Mom stepped forward, wrapping her hand around my elbow. "Enough," she said. "The point is, we'll find some way of stopping the Casnoffs that doesn't involve using Sophie as anything."

"That isn't your decision, Grace," Aislinn said.

Mom whirled on her sister with a fierceness I'd never seen in her before. "She is my daughter."

"And we don't always get to pick the paths our family members take, do we?" Aislinn replied, holding Mom's gaze.

A low chuckle reverberated throughout the room, and the hair on the back of my neck stood up. Izzy jumped, and both Finley and Aislinn turned to glare over their shoulders. For the first time, I saw there was something hanging on the wall. I wasn't sure what exactly, because it was covered with a heavy piece of dark green canvas, but from its large, rectangular shape, I guessed it was a painting of some kind.

"Ah, Grace and Aislinn arguing. It's like old times again," a male voice said, sounding vaguely muffled. "Could someone take this blasted thing off so that I can see?"

Once again, my magic was thumping and bumping inside me, so I knew whatever was speaking, it wasn't human. Still, when Aislinn crossed over to the thing hanging on the wall and ripped down the canvas, I was taken aback by what I saw.

It wasn't a painting after all; it was a mirror, reflecting the dingy, gloomy room. It was weird seeing the tableau we made. Mom stood with her hand still on my elbow, her expression wary. Aislinn was looking at the mirror with something like disgust, while Izzy had gone even paler, and Finley was scowling. As for me, I was shocked by my reflection. I was thinner than I remembered being, and my skin was dirty, tears leaving trails on my dusty cheeks. And the hair...you know what? Let's not even go there.

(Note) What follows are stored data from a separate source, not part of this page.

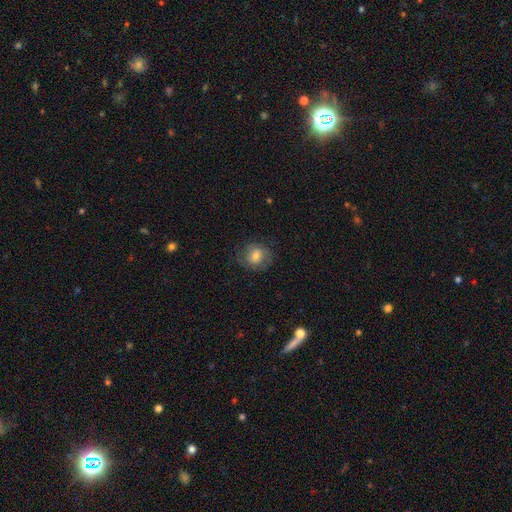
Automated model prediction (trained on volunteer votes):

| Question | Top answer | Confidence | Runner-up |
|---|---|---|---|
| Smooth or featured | smooth | 67% | featured or disk (24%) |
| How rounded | round | 75% | in between (24%) |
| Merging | none | 73% | minor disturbance (18%) |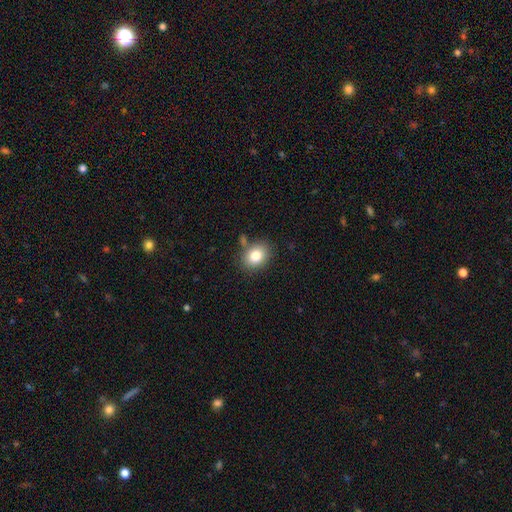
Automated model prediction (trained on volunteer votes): smooth 81%, featured or disk 10%, star or artifact 10%. Down the decision tree: how rounded — in between (58%); merging — none (76%).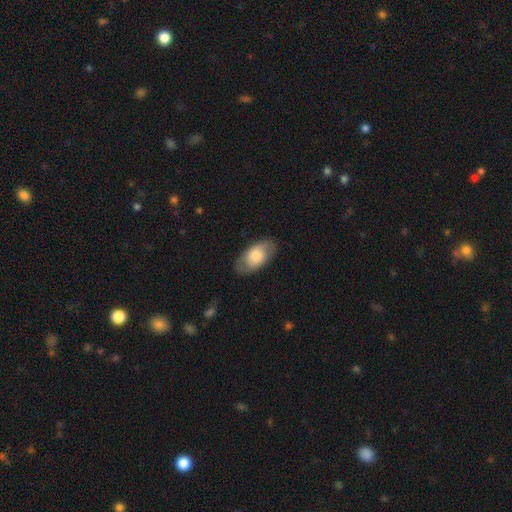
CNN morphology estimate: Smooth or featured: smooth — 73% (featured or disk — 21%)
How rounded: in between — 93% (round — 4%)
Merging: none — 80% (minor disturbance — 15%)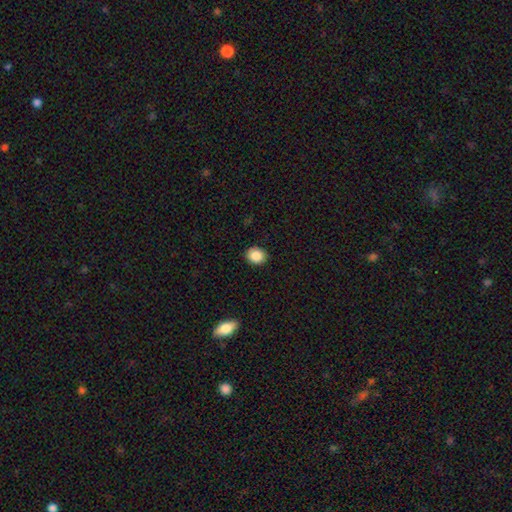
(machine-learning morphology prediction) This is clearly a smooth galaxy (87%). How rounded: likely round (66%). Merging: clearly none (90%).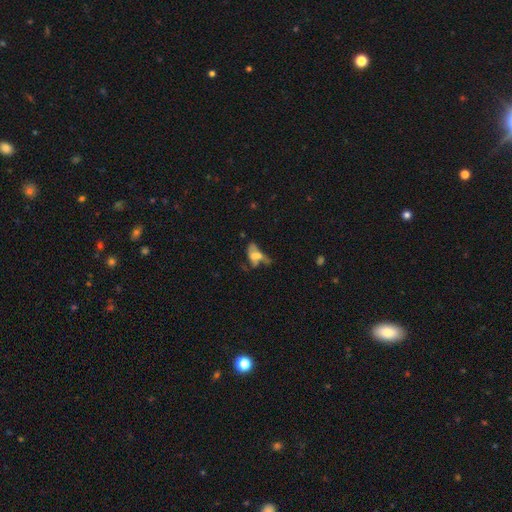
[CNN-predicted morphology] This appears to be a smooth galaxy with no disk features (44%). Merging: merger (37%).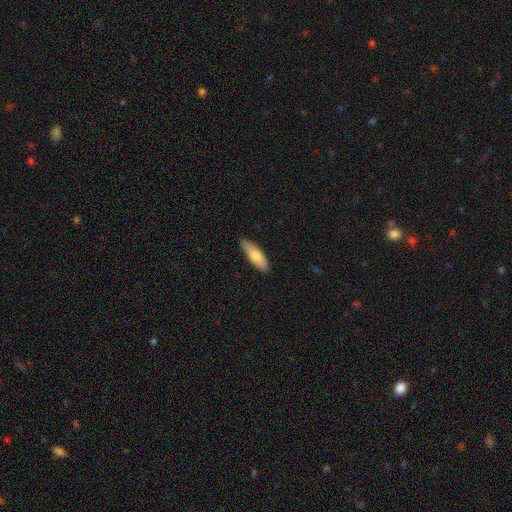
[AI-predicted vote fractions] smooth_or_featured: smooth (p=0.71) [alt: featured or disk p=0.23]
how_rounded: in between (p=0.50) [alt: cigar-shaped p=0.48]
merging: none (p=0.86) [alt: minor disturbance p=0.12]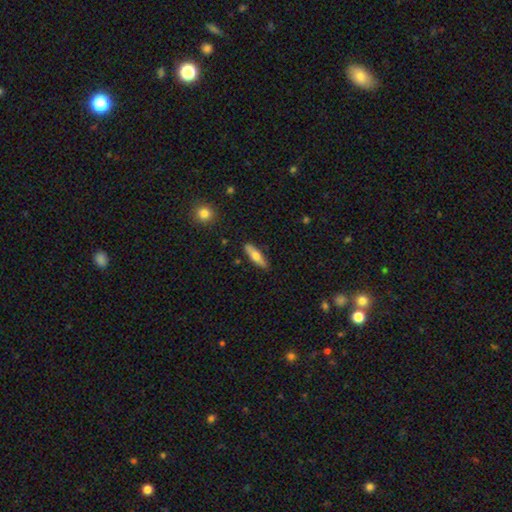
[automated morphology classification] Q: Smooth or featured?
A: smooth (62%); runner-up: featured or disk (32%)
Q: How rounded?
A: cigar-shaped (62%); runner-up: in between (36%)
Q: Merging?
A: none (86%); runner-up: minor disturbance (11%)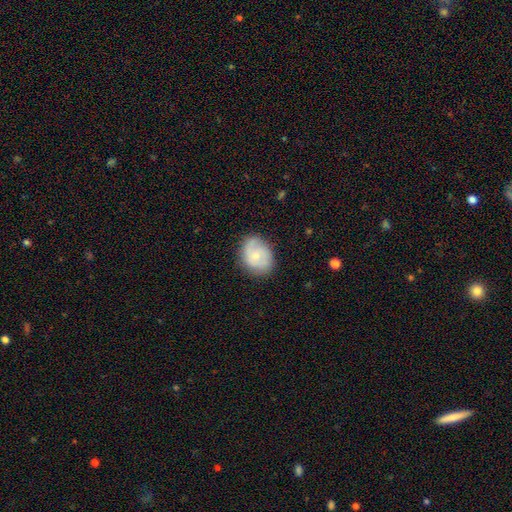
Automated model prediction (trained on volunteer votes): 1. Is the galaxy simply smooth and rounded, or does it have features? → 47% featured or disk, 46% smooth, 7% star or artifact.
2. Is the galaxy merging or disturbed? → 73% none, 19% minor disturbance, 6% major disturbance, 1% merger.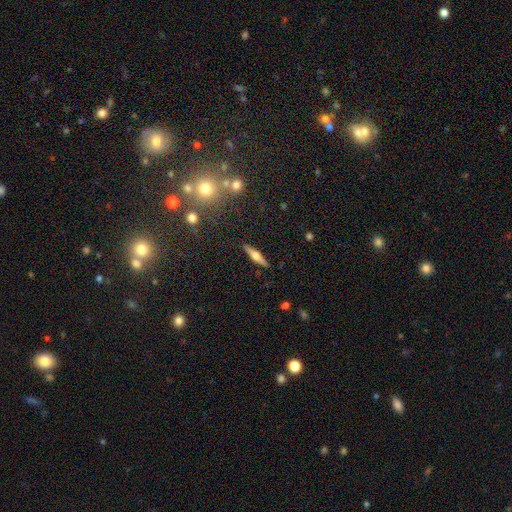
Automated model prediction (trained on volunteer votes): Smooth or featured? Predicted: featured or disk (p=0.62). Edge-on disk? Predicted: yes (p=0.96). Edge-on bulge? Predicted: rounded (p=0.92). Merging? Predicted: none (p=0.90).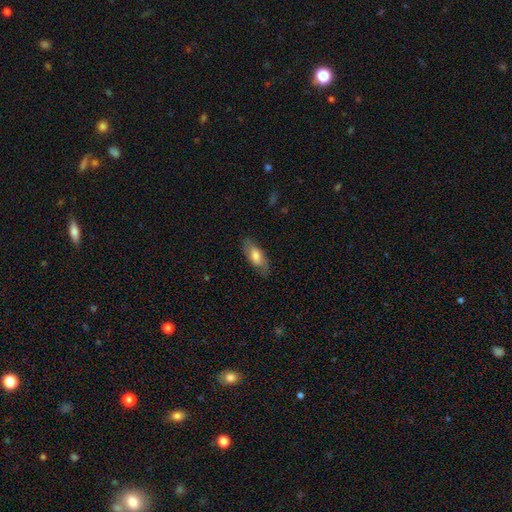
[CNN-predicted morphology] A smooth galaxy with no disk features (69%) that is in between round and cigar-shaped (74%). Merging: none (78%).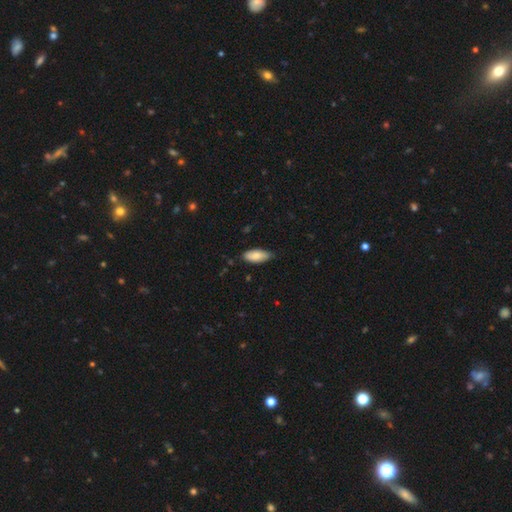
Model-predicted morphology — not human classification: Overall: smooth (81%). How rounded: in between (87%). Merging: none (72%).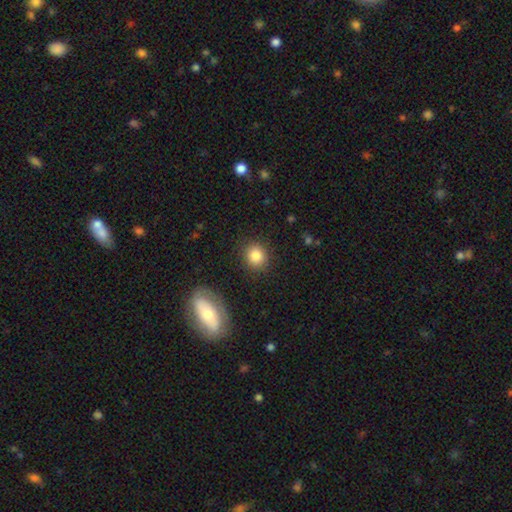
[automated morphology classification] type=smooth (85%); roundness=round (78%); merging=none (87%).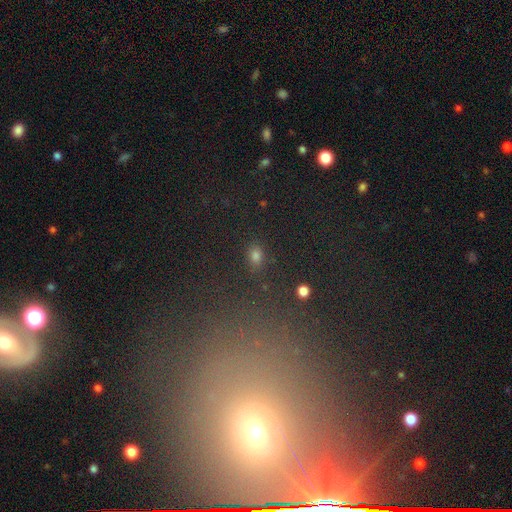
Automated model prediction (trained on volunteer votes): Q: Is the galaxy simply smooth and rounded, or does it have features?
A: smooth — 72%.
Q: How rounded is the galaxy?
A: in between — 69%.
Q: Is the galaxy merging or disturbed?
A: none — 84%.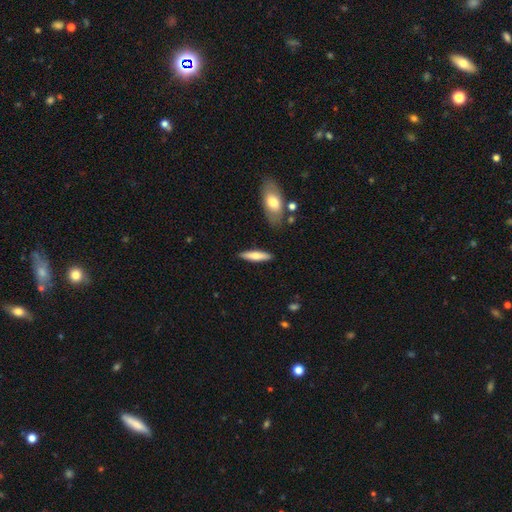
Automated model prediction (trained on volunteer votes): smooth_or_featured: smooth (p=0.66) [alt: featured or disk p=0.28]
how_rounded: cigar-shaped (p=0.73) [alt: in between p=0.25]
merging: none (p=0.87) [alt: minor disturbance p=0.09]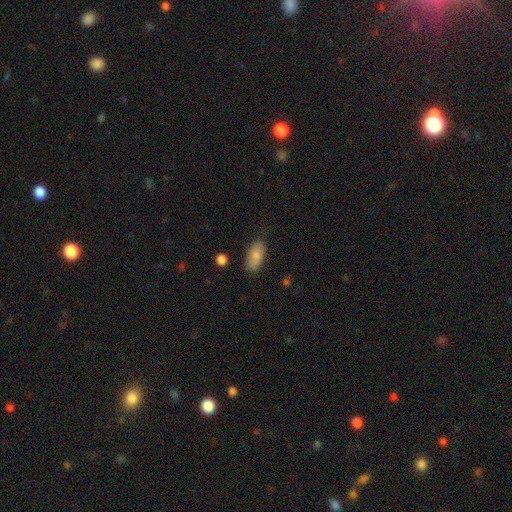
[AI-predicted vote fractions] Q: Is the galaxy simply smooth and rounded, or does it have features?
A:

But my looking like Little Orphan Sophie wasn't what had my powers going nuts. It was the guy.

In the mirror, he was sitting cross-legged in the middle of the round table, smirking out at all of us. Even though I knew he wasn't really there, I glanced at the center of the table anyway. The same maps and papers that were crumpled under him in the mirror were still unruffled and smooth.

His shaggy hair was dark blond, and lace dripped from the cuffs of his shirt, brushing the papers on the table as he rested his wrists on his knees.

He was also rocking some pretty impressive tall boots and ridiculously tight pants, so he was either way into Renaissance Faires over there in Mirror-Land, or he was very old. I was guessing the latter.

"So this is the girl all the fuss is over," he said, studying me. His voice was low, and I think he would've been hot if he weren't radiating this air of

"I Am Super Evil-No, Really-And Not In The Sexy Way." Still, I was pretty sure he was just a regular warlock. Demons gave off a stronger, darker vibe, and while this guy was definitely bad news, he wasn't that dark or that powerful.

Aislinn whacked the frame of the mirror with her hand, causing the table the guy sat on to rock and nearly tip over. The table in the room stayed still.

Clutching one side of the table, Mirror Boy frowned, then opened his mouth to say something. Aislinn cut him off. "You were wrong, Torin. She doesn't have powers anymore."

Torin shrugged. "Does she not? Well, that certainly makes things more interesting." He smiled. Maybe some women would've found it charming. I just found it skeevy. That must have shown on my face, because his grin quickly collapsed, and he turned back to Aislinn with a shrug.